Ollier's disease complicating pregnancy

Authors


Dr V. Gowri, Department of Obstetrics and Gynecology, Sultan Qaboos University Hospital, Oman.

Case report

A 20 year old primigravida was seen at 37+ weeks of gestation. She was married to her first cousin and gave a history of multiple bone overgrowths especially in the lower limb but no history of fractures. She had been diagnosed as having enchondromatosis (Ollier's disease) as a child. There was no other significant past personal or family history.

On examination, non-tender exostoses were noticed in the phalanges of the upper limb and in the long bones of the lower limb. Abdominal examination revealed a well-grown fetus corresponding to gestation. Routine investigations (haemoglobin, blood group and Rhesus typing, rubella, Hepatitis, HIV status) were normal.

She presented again at 38+ weeks of gestation in early labour. Vaginal examination revealed a high presenting part with tense bulging membranes. Some prominence of the bone into the pelvic canal was felt and the membranes were left intact. She declined caesarean section initially. A repeat examination in 4 hours revealed the dilatation of the cervix was 6 cm with high presenting part and the bony prominence was felt on the right side obstructing the pelvic capacity. She was counselled about the possibility of cord prolapse and caesarean section if the membranes were ruptured. Controlled rupture of the membranes was done but loops of cord were felt by the side of the head. An emergency caesarean section was performed and a baby boy weighing 3170 g was delivered with Apgar score of 8 and 9 at 1 and 5 minutes, respectively.
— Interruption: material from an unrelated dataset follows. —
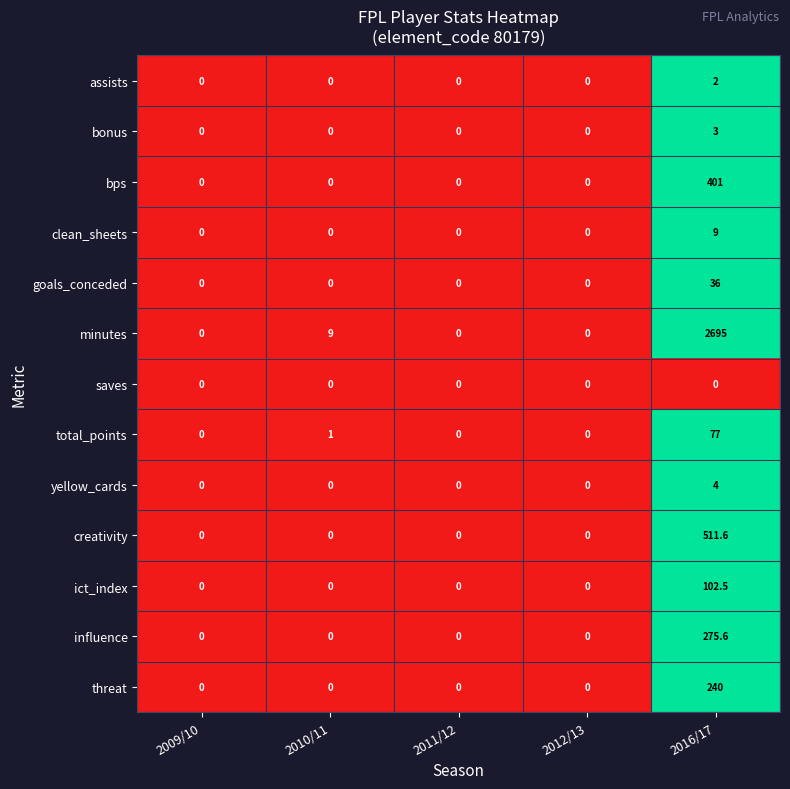

Between 2009/10 and 2016/17, which series saw the biggest shift?

minutes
She had an uneventful post-operative recovery and was discharged on the fifth post-operative day. Six weeks later, an X-ray of the pelvis showed Ollier-related changes in both hips, pubic bones, left and right iliac bones and a narrow pelvic canal (Fig. 1).

Figure 1.

X-ray of pelvis showing changes in the bones and narrow pelvic canal.

Discussion

Enchondromatosis (Ollier's disease) is a non-hereditary disorder of enchondral ossification with lesions distributed throughout the tubular and flat bones of the body. Although there are many case reports of this disorder, this is the first report of a patient needing caesarean section due to pelvic enchondromata in the English literature to the best of our knowledge.
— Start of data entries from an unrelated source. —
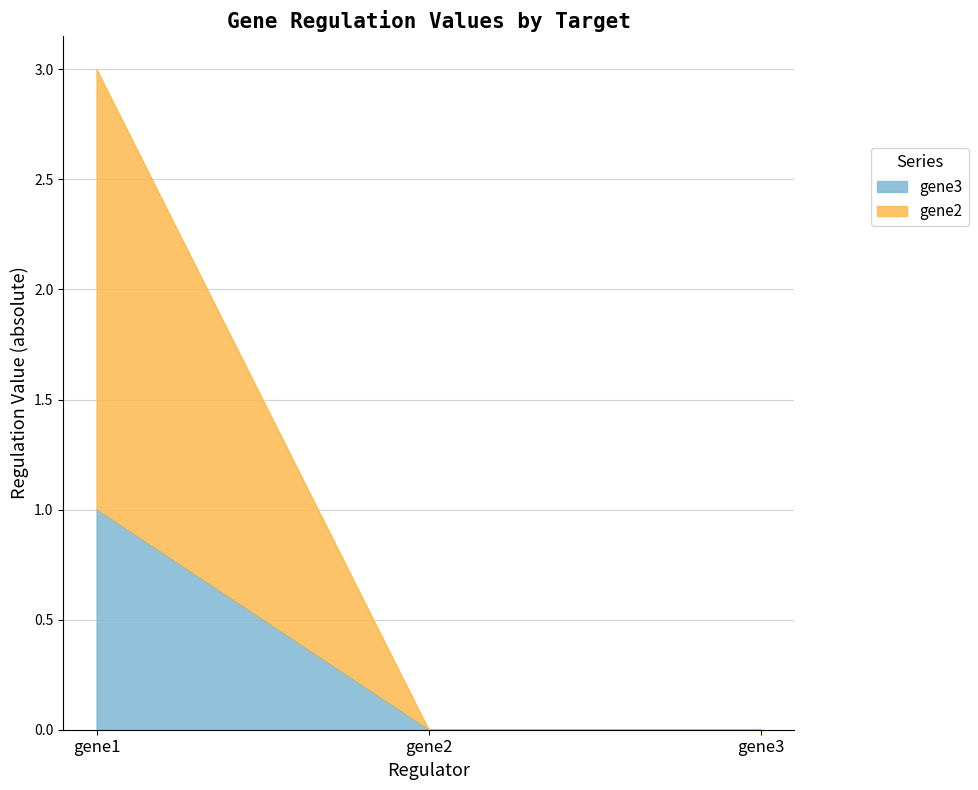

The value of gene3 at gene3 is -2. True or false?

False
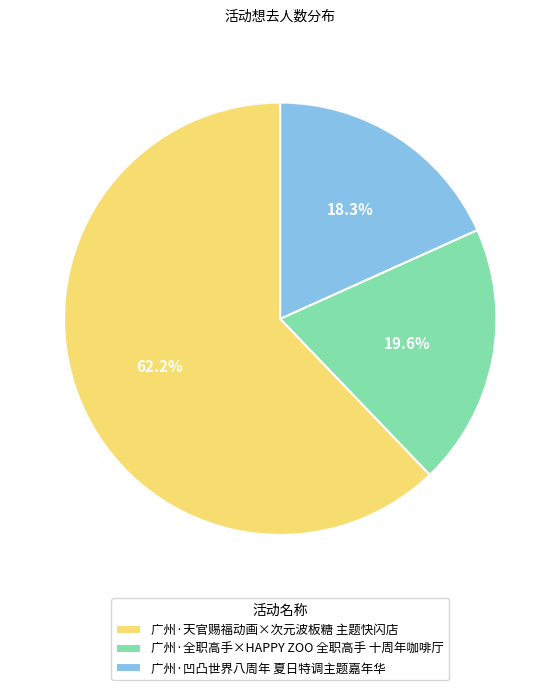

To the nearest percent, what is the average slice percentage?

33%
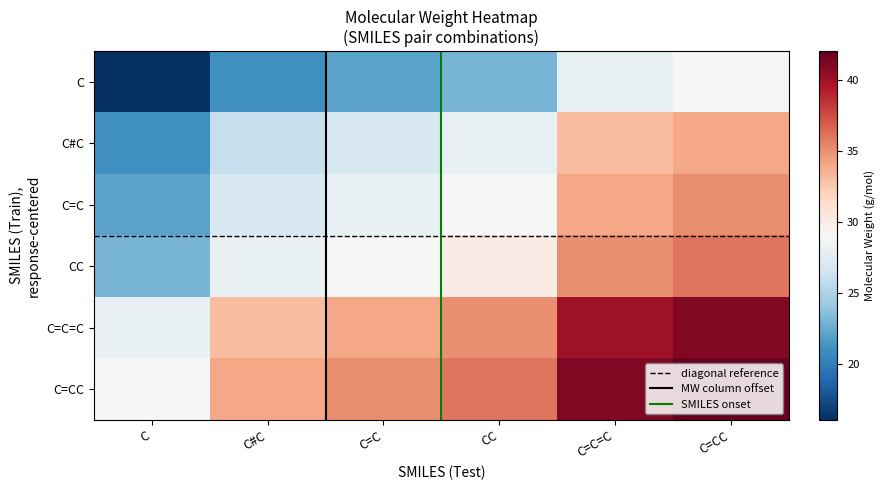

Reading left to right, extract all data points from this chart.

C: C=16.0	C#C=21.0	C=C=22.0	CC=23.0	C=C=C=28.0	C=CC=29.0
C#C: C=21.0	C#C=26.0	C=C=27.0	CC=28.0	C=C=C=33.0	C=CC=34.0
C=C: C=22.0	C#C=27.0	C=C=28.0	CC=29.0	C=C=C=34.0	C=CC=35.0
CC: C=23.0	C#C=28.0	C=C=29.0	CC=30.0	C=C=C=35.0	C=CC=36.0
C=C=C: C=28.0	C#C=33.0	C=C=34.0	CC=35.0	C=C=C=40.0	C=CC=41.0
C=CC: C=29.0	C#C=34.0	C=C=35.0	CC=36.0	C=C=C=41.0	C=CC=42.0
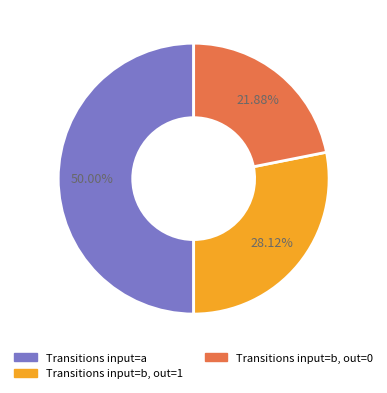

To the nearest percent, what is the difference between the largest and smallest slice percentages?

28%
The disease is characterised by such delayed and imperfect conversion of epiphyseal cartilage to bone that the metaphyses include a considerable portion of unossified cartilage and are often expanded diffusely by enchondromata, but without exostoses as in diaphyseal aclasia. It does not affect every part of an epiphysis equally. Sometimes there is normal growth on one side of an epiphysis with areas of unconverted cartilage and delayed ossification on the other. In the ilium unossified sectors of cartilage based on the epiphysis at the crest, alternating with areas of more normal bone, give the typical radiographic appearance of a fan which may be a diagnostic sign in doubtful cases. If every part of an epiphysis is involved so that the metaphysis is expanded by a mass of pure hyaline cartilage, fractures are more frequent, despite the misleading appearance of density often observed from secondary calcification of the enchondromata.1

The cause is obscure. There seems to be no hereditary or familial influence, but the selective involvement of the epiphyses, the normal blood chemistry and the occasional association with haemangioma (Maffucci's syndrome) support the view that it is the result of a primary germ cell defect. The presenting clinical manifestations are masses that increase in size as the child grows, asymmetric limb shortening and either genu varus or valgus deformities. Malignant degeneration is well known.2

The differential diagnosis is diaphyseal aclasis (multiple hereditary exostoses) but the radiological features were suggestive of Ollier's disease in this patient.

The presence of musculoskeletal disease elsewhere in the body indicates the need for careful pelvimetry during the antepartum period. Pelvic examination early in the pregnancy or at term also can detect benign osteochondromas of the pelvic wall and sacrum.3 Antenatal pelvimetry, either by X-ray or MRI, could have predicted the condition and she should have been prepared for an elective caesarean section.